Task to carry out -> Each entry below is to be restated word for word, with no pictures carried over.

Data to examine ->

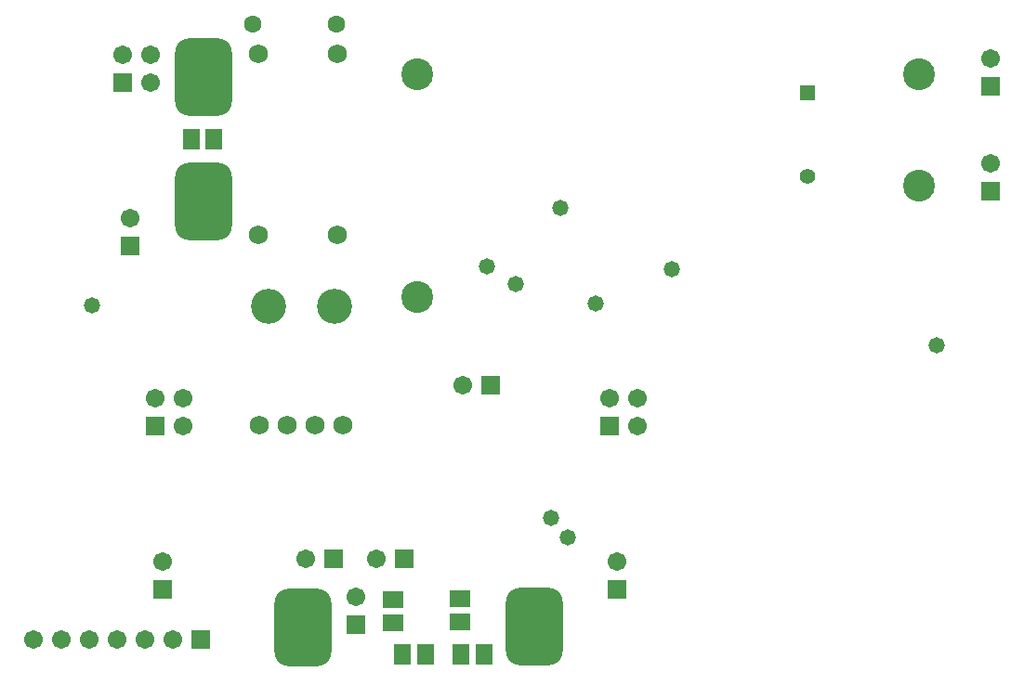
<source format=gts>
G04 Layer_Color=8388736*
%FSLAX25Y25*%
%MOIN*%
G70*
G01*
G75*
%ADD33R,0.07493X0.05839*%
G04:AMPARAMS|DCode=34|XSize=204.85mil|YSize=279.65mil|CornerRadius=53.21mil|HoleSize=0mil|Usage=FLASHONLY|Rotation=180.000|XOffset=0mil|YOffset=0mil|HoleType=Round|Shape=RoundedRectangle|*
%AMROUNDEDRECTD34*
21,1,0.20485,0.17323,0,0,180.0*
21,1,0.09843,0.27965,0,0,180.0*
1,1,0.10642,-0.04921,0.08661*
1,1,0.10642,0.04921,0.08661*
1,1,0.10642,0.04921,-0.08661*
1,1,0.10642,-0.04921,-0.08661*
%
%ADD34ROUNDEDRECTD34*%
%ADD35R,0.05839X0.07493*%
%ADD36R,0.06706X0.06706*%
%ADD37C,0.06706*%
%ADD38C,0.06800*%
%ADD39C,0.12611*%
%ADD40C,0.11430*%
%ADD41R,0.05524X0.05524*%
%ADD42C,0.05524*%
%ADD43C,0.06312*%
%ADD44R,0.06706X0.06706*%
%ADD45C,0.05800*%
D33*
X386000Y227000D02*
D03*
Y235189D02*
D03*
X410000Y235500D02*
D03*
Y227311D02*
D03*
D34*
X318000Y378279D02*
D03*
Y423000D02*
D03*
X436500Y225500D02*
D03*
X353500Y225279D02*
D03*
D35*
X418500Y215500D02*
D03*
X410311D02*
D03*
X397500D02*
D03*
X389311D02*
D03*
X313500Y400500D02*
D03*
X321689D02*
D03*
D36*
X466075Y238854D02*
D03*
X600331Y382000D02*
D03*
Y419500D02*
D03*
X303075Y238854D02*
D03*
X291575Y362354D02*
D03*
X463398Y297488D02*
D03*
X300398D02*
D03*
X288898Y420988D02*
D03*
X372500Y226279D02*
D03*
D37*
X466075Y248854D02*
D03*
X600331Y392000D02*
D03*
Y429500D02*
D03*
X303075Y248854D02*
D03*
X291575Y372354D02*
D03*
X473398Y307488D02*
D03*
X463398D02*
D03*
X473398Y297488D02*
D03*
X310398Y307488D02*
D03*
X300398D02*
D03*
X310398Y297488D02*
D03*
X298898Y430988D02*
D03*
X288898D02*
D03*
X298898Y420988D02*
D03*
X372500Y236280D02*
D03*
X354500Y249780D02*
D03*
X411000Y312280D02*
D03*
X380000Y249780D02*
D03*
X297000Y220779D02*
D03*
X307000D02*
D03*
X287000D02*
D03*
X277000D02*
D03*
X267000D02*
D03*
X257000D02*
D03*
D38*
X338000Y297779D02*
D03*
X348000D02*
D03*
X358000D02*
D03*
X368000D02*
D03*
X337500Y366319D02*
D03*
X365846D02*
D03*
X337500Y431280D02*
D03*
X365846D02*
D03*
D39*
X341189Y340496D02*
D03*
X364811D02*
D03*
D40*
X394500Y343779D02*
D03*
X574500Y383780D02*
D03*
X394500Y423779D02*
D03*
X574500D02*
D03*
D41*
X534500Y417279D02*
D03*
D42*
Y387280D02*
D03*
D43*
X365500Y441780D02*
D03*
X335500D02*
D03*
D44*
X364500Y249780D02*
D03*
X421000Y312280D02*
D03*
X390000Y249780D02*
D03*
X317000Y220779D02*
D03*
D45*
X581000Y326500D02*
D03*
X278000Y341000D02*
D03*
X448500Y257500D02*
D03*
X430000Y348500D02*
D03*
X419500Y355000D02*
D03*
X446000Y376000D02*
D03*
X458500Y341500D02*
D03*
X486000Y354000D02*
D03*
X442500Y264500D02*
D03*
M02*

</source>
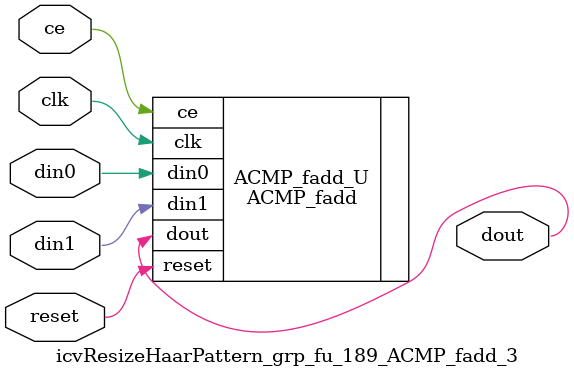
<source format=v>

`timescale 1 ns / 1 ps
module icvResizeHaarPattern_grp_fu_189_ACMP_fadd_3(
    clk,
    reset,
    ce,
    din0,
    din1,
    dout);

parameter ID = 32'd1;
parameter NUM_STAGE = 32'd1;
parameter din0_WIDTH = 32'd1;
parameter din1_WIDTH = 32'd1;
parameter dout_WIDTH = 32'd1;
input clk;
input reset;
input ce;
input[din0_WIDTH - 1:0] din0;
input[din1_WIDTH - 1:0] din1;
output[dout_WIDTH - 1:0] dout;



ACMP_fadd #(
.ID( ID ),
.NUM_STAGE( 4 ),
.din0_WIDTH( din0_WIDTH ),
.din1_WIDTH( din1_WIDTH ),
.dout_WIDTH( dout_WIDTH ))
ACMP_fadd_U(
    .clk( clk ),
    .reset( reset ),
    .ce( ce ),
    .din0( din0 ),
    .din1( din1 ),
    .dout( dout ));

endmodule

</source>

Answer for this exercise ->
<source format=gts>
G04 Layer_Color=8388736*
%FSLAX25Y25*%
%MOIN*%
G70*
G01*
G75*
%ADD33R,0.07493X0.05839*%
G04:AMPARAMS|DCode=34|XSize=204.85mil|YSize=279.65mil|CornerRadius=53.21mil|HoleSize=0mil|Usage=FLASHONLY|Rotation=180.000|XOffset=0mil|YOffset=0mil|HoleType=Round|Shape=RoundedRectangle|*
%AMROUNDEDRECTD34*
21,1,0.20485,0.17323,0,0,180.0*
21,1,0.09843,0.27965,0,0,180.0*
1,1,0.10642,-0.04921,0.08661*
1,1,0.10642,0.04921,0.08661*
1,1,0.10642,0.04921,-0.08661*
1,1,0.10642,-0.04921,-0.08661*
%
%ADD34ROUNDEDRECTD34*%
%ADD35R,0.05839X0.07493*%
%ADD36R,0.06706X0.06706*%
%ADD37C,0.06706*%
%ADD38C,0.06800*%
%ADD39C,0.12611*%
%ADD40C,0.11430*%
%ADD41R,0.05524X0.05524*%
%ADD42C,0.05524*%
%ADD43C,0.06312*%
%ADD44R,0.06706X0.06706*%
%ADD45C,0.05800*%
D33*
X386000Y227000D02*
D03*
Y235189D02*
D03*
X410000Y235500D02*
D03*
Y227311D02*
D03*
D34*
X318000Y378279D02*
D03*
Y423000D02*
D03*
X436500Y225500D02*
D03*
X353500Y225279D02*
D03*
D35*
X418500Y215500D02*
D03*
X410311D02*
D03*
X397500D02*
D03*
X389311D02*
D03*
X313500Y400500D02*
D03*
X321689D02*
D03*
D36*
X466075Y238854D02*
D03*
X600331Y382000D02*
D03*
Y419500D02*
D03*
X303075Y238854D02*
D03*
X291575Y362354D02*
D03*
X463398Y297488D02*
D03*
X300398D02*
D03*
X288898Y420988D02*
D03*
X372500Y226279D02*
D03*
D37*
X466075Y248854D02*
D03*
X600331Y392000D02*
D03*
Y429500D02*
D03*
X303075Y248854D02*
D03*
X291575Y372354D02*
D03*
X473398Y307488D02*
D03*
X463398D02*
D03*
X473398Y297488D02*
D03*
X310398Y307488D02*
D03*
X300398D02*
D03*
X310398Y297488D02*
D03*
X298898Y430988D02*
D03*
X288898D02*
D03*
X298898Y420988D02*
D03*
X372500Y236280D02*
D03*
X354500Y249780D02*
D03*
X411000Y312280D02*
D03*
X380000Y249780D02*
D03*
X297000Y220779D02*
D03*
X307000D02*
D03*
X287000D02*
D03*
X277000D02*
D03*
X267000D02*
D03*
X257000D02*
D03*
D38*
X338000Y297779D02*
D03*
X348000D02*
D03*
X358000D02*
D03*
X368000D02*
D03*
X337500Y366319D02*
D03*
X365846D02*
D03*
X337500Y431280D02*
D03*
X365846D02*
D03*
D39*
X341189Y340496D02*
D03*
X364811D02*
D03*
D40*
X394500Y343779D02*
D03*
X574500Y383780D02*
D03*
X394500Y423779D02*
D03*
X574500D02*
D03*
D41*
X534500Y417279D02*
D03*
D42*
Y387280D02*
D03*
D43*
X365500Y441780D02*
D03*
X335500D02*
D03*
D44*
X364500Y249780D02*
D03*
X421000Y312280D02*
D03*
X390000Y249780D02*
D03*
X317000Y220779D02*
D03*
D45*
X581000Y326500D02*
D03*
X278000Y341000D02*
D03*
X448500Y257500D02*
D03*
X430000Y348500D02*
D03*
X419500Y355000D02*
D03*
X446000Y376000D02*
D03*
X458500Y341500D02*
D03*
X486000Y354000D02*
D03*
X442500Y264500D02*
D03*
M02*

</source>
<source format=v>

`timescale 1 ns / 1 ps
module icvResizeHaarPattern_grp_fu_189_ACMP_fadd_3(
    clk,
    reset,
    ce,
    din0,
    din1,
    dout);

parameter ID = 32'd1;
parameter NUM_STAGE = 32'd1;
parameter din0_WIDTH = 32'd1;
parameter din1_WIDTH = 32'd1;
parameter dout_WIDTH = 32'd1;
input clk;
input reset;
input ce;
input[din0_WIDTH - 1:0] din0;
input[din1_WIDTH - 1:0] din1;
output[dout_WIDTH - 1:0] dout;



ACMP_fadd #(
.ID( ID ),
.NUM_STAGE( 4 ),
.din0_WIDTH( din0_WIDTH ),
.din1_WIDTH( din1_WIDTH ),
.dout_WIDTH( dout_WIDTH ))
ACMP_fadd_U(
    .clk( clk ),
    .reset( reset ),
    .ce( ce ),
    .din0( din0 ),
    .din1( din1 ),
    .dout( dout ));

endmodule

</source>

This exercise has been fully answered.